### Document text
((
- Diocese: Kota Kinabalu
- Installed: 19 May 1977
- Predecessor: Peter Chung Hoan Ting
- Successor: John Lee Hiong Fun-Yit Yaw
- Previous posts: Vicar Apostolic of Kota Kinabalu & Titular Bishop of Catabum Castra (1975-1976)

Orders
- Ordination: 29 December 1963 by Rt Rev. James Buis
- Consecration: 14 November 1975 by Rt. Rev. Anthony Denis Galvin

Personal details
- Born: 3 June 1931 Sandakan, Sabah, Malaysia (then British North Borneo)
- Died: 16 November 1985 (aged 54) Melbourne, Australia
- Buried: At Sacred Heart Cathedral, Kota Kinabalu, Sabah, Malaysia
- Denomination: Roman Catholic
- Alma mater: College General Major Seminary, Penang

= Simon Michael Fung Kui Heong =

Simon Michael Fung Kui Heong (3 June 1931 – 16 November 1985) was a Malaysian prelate of the Catholic Church. He was named as the third Vicar Apostolic of the Vicariate of Kota Kinabalu (now Archdiocese) and Titular Bishop of Catabum Castra in 1975, and then was elevated as the first Bishop of the Diocese of Kota Kinabalu in 1977, with both positions given by Pope Paul VI. He was the first Sabahan to ever become a Bishop in Malaysia. He died on 16 November 1985, two days after his 10th episcopal ordination anniversary.
))
### Problems to work on
- a) Where was the subject of the Simon Fung biography buried?
- b) Please edit the Simon Fung biography: write out the stretch from "- Diocese: Kota" through "Catabum Castra (1975-1976)" again, putting "Forerunner" in place of "Predecessor".
- c) Extend the Simon Fung biography, picking up right after its final sentence.
The data is unrelated to the Simon Fung biography.

### Data shown
((
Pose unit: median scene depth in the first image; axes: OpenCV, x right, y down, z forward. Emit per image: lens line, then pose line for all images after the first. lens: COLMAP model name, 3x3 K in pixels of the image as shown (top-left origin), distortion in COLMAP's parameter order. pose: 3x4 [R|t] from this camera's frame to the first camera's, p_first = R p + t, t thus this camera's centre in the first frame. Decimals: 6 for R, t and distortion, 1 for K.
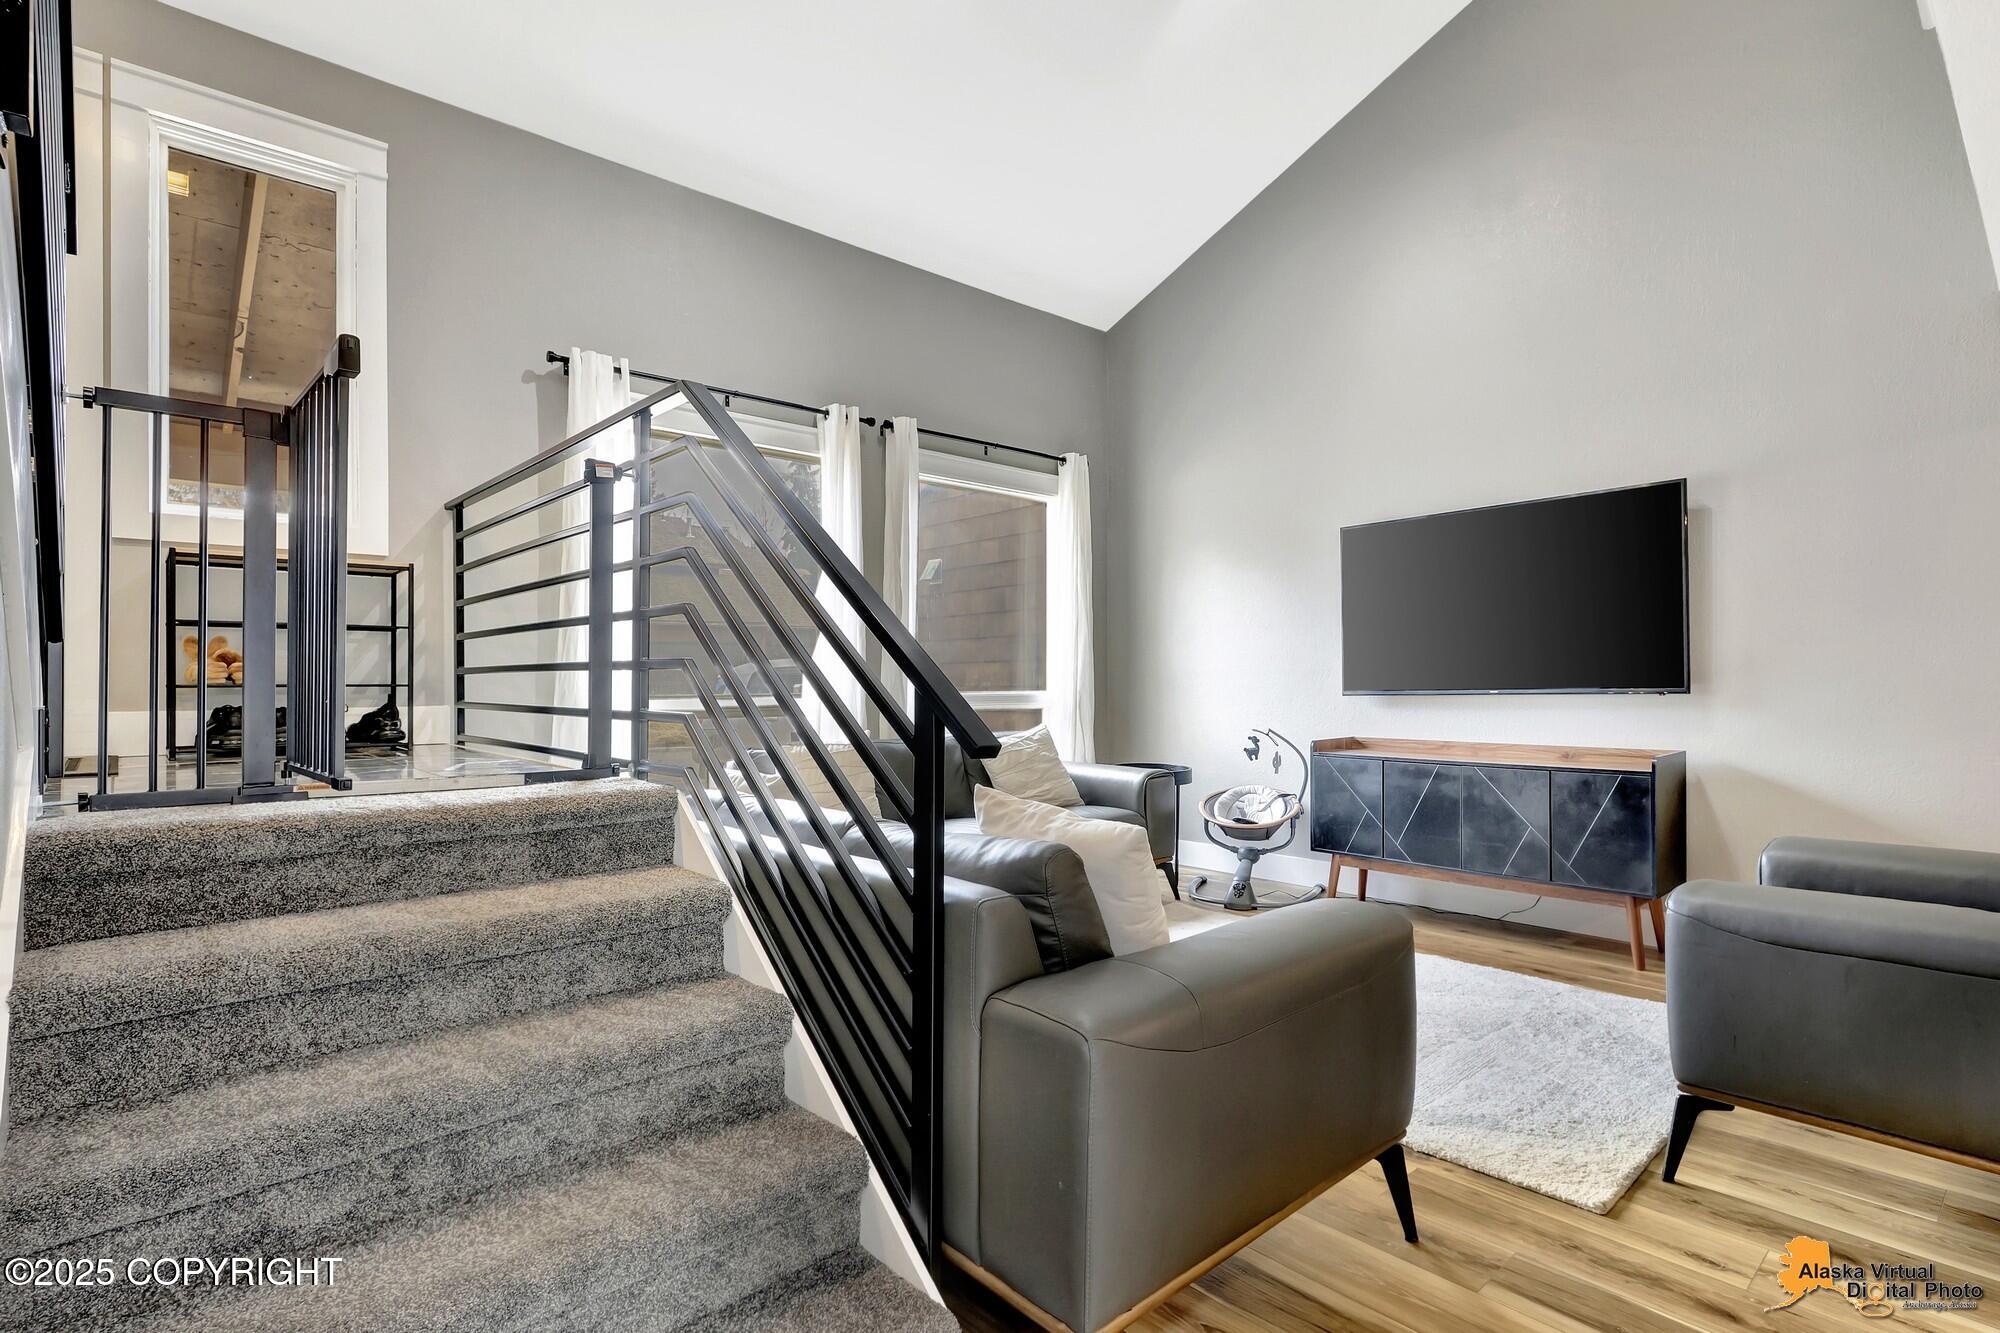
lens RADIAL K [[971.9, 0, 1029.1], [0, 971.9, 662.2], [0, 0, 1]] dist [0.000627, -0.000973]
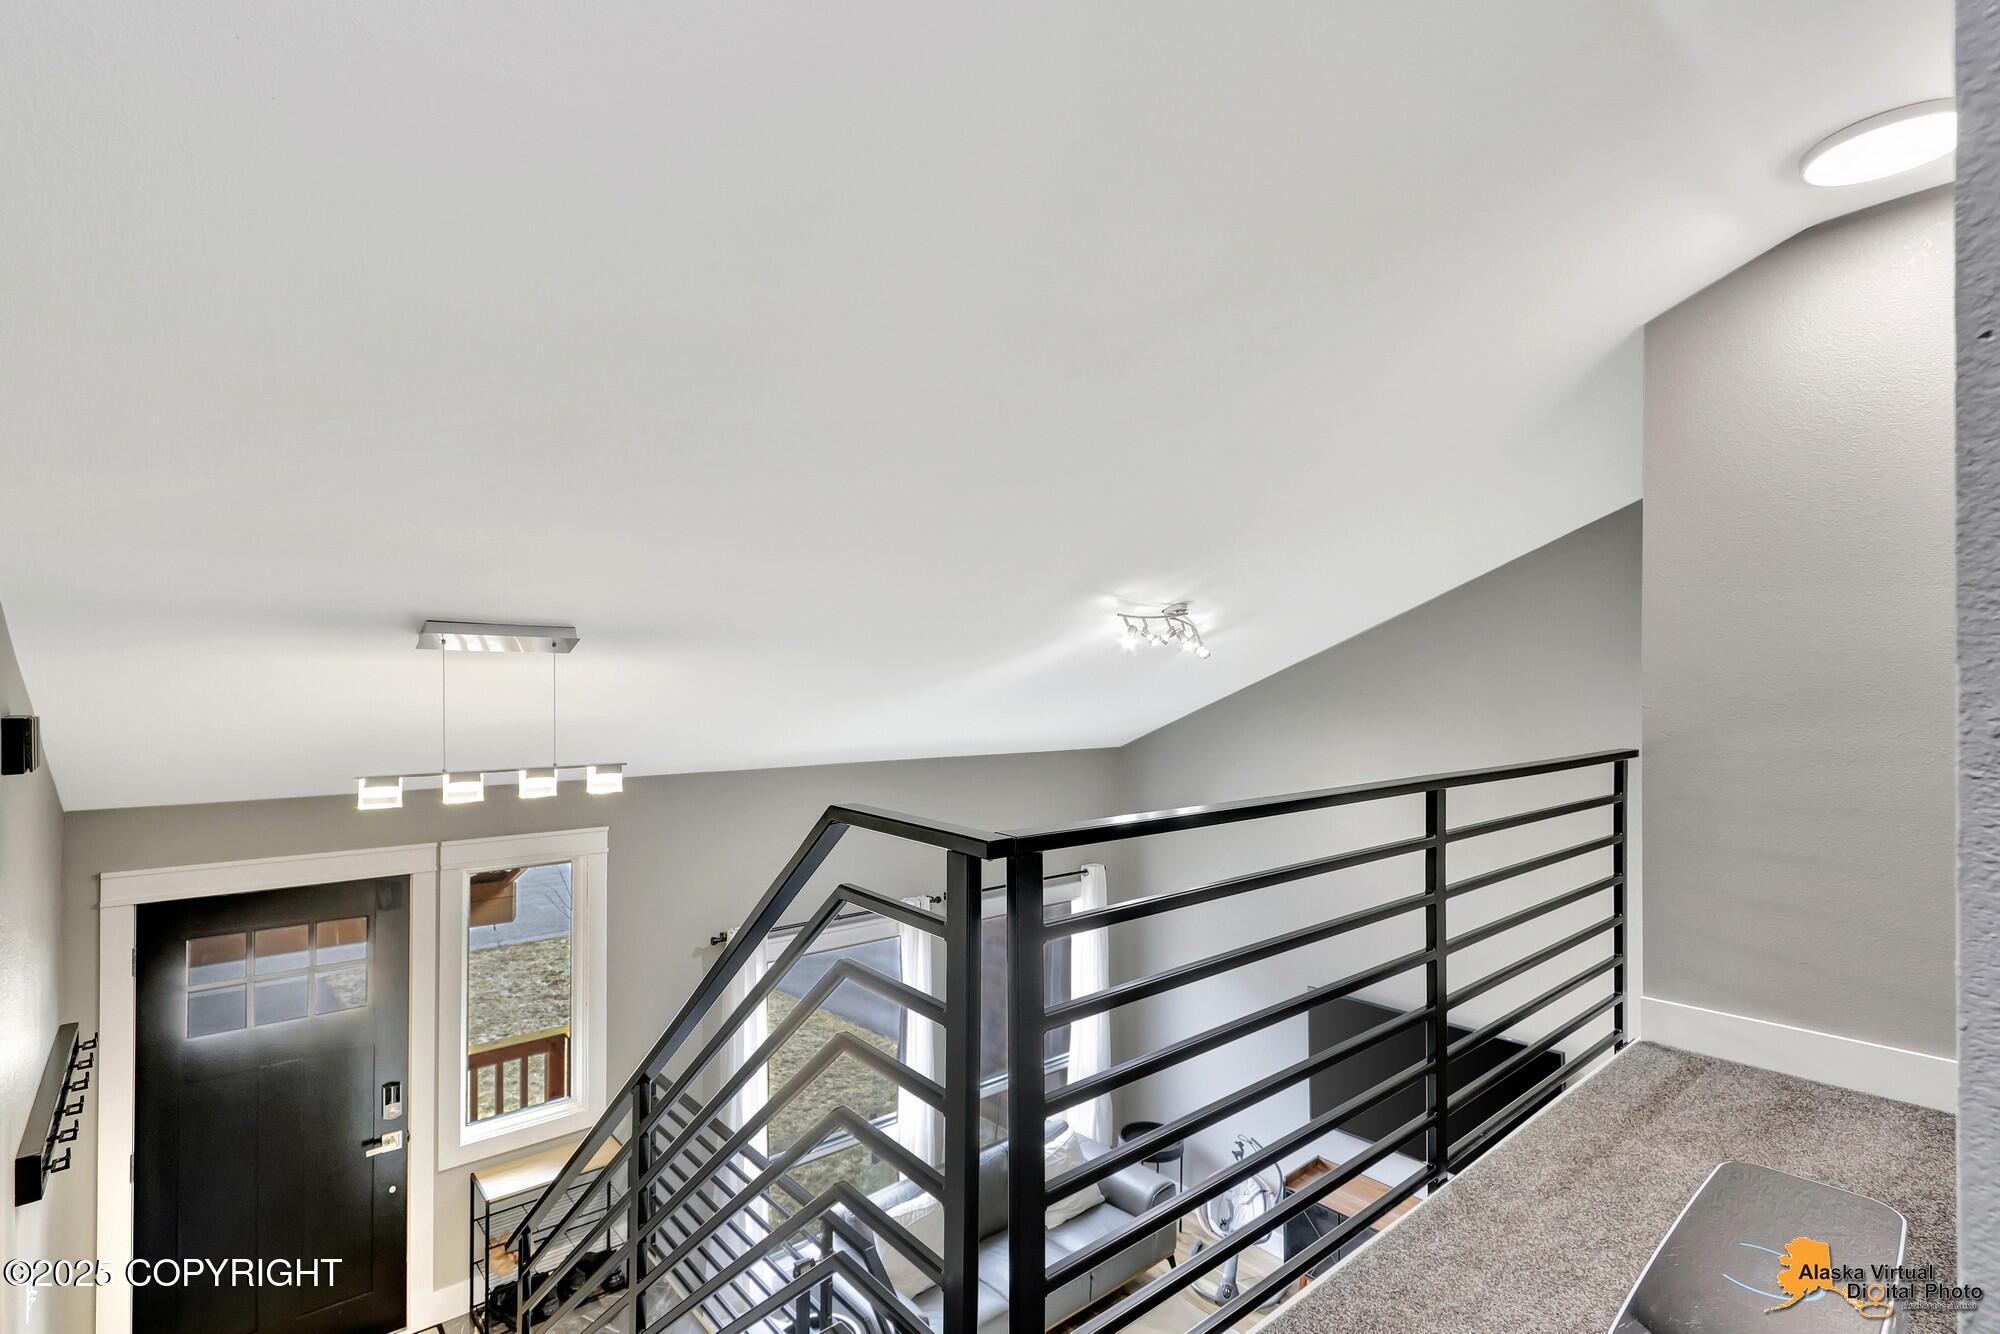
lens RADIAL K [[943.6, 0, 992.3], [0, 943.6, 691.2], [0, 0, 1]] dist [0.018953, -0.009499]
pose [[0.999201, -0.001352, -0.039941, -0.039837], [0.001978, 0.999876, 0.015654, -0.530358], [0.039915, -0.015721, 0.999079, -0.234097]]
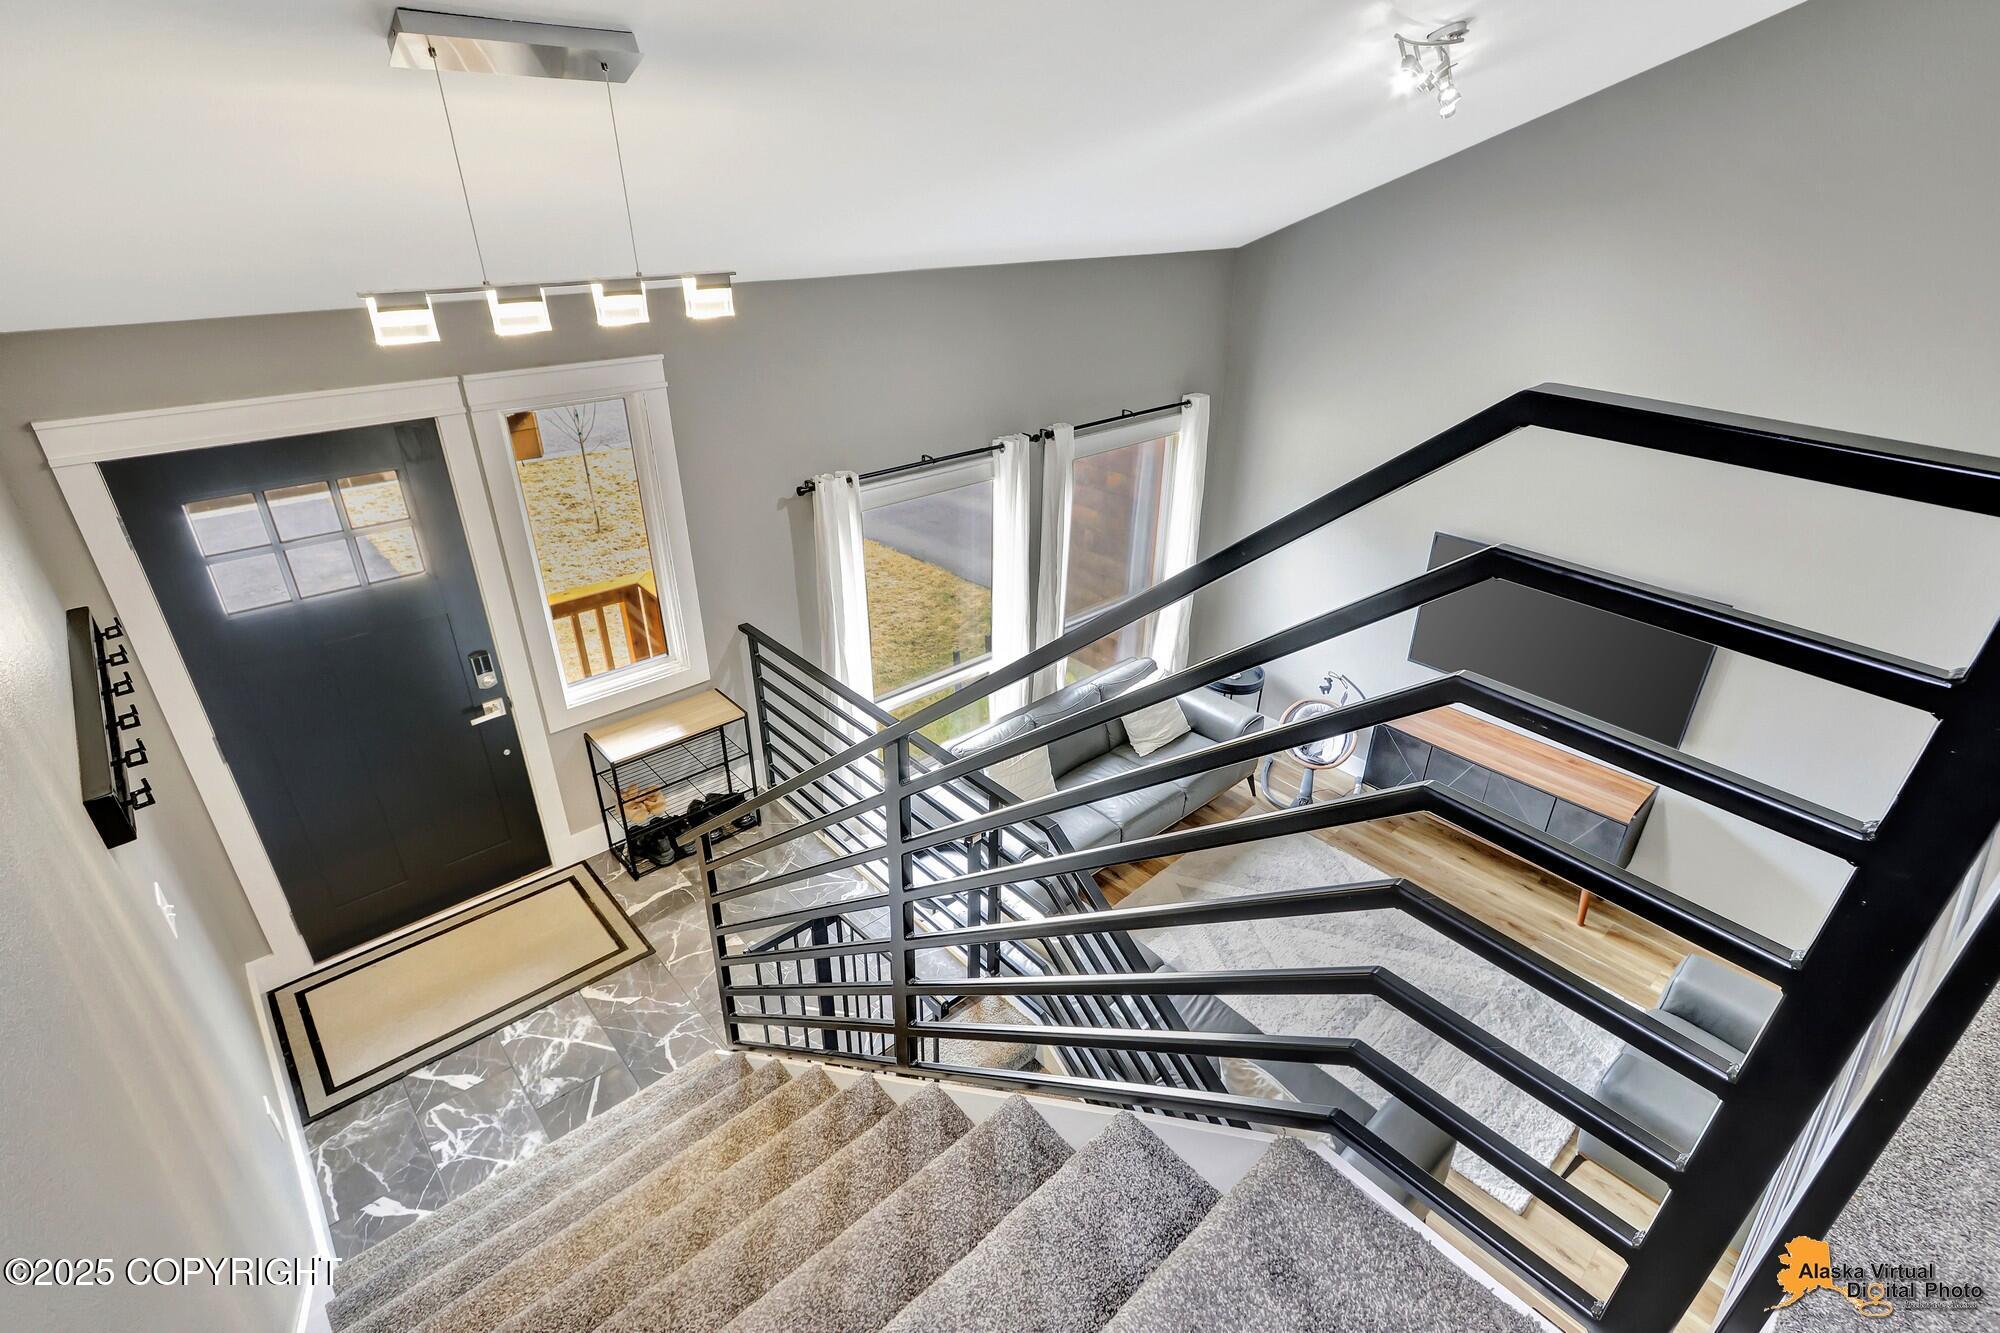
))
### Responses for each task
- a) At Sacred Heart Cathedral, Kota Kinabalu, Sabah, Malaysia.

- b)
- Diocese: Kota Kinabalu
- Installed: 19 May 1977
- Forerunner: Peter Chung Hoan Ting
- Successor: John Lee Hiong Fun-Yit Yaw
- Previous posts: Vicar Apostolic of Kota Kinabalu & Titular Bishop of Catabum Castra (1975-1976)

- c)
== Priestly ministry ==
Simon Fung was born on 3 June 1931 in Sandakan. He decided to enter the priesthood by entering the College General Major Seminary Penang in 1955 and was ordained a priest in 1963. Some of the posts that he served are Keningau (1964–1966), Tambunan (1966–1968) and Kudat (1968–1970). The prelate then continued his studies to gain his Doctorate in Divinity. He then came back and served at Tenom (1972–1975).

== Episcopal ministry ==

=== Appointments ===
On 14 November 1975, he was chosen to become a bishop by Pope Paul VI and consecrated by Rt. Rev. Anthony Denis Galvin from the Diocese of Miri, Sarawak, at the Sacred Heart Cathedral as the new vicar apostolic of Kota Kinabalu, with the added post of Titular Bishop of Cantabum Castra.

With the elevation of the Vicariate to Diocese on 31 May 1976 by Pope Paul VI, the prelate was officially installed as the first Bishop of Kota Kinabalu on 19 May 1977 under the Metropolitan Archdiocese of Kuching.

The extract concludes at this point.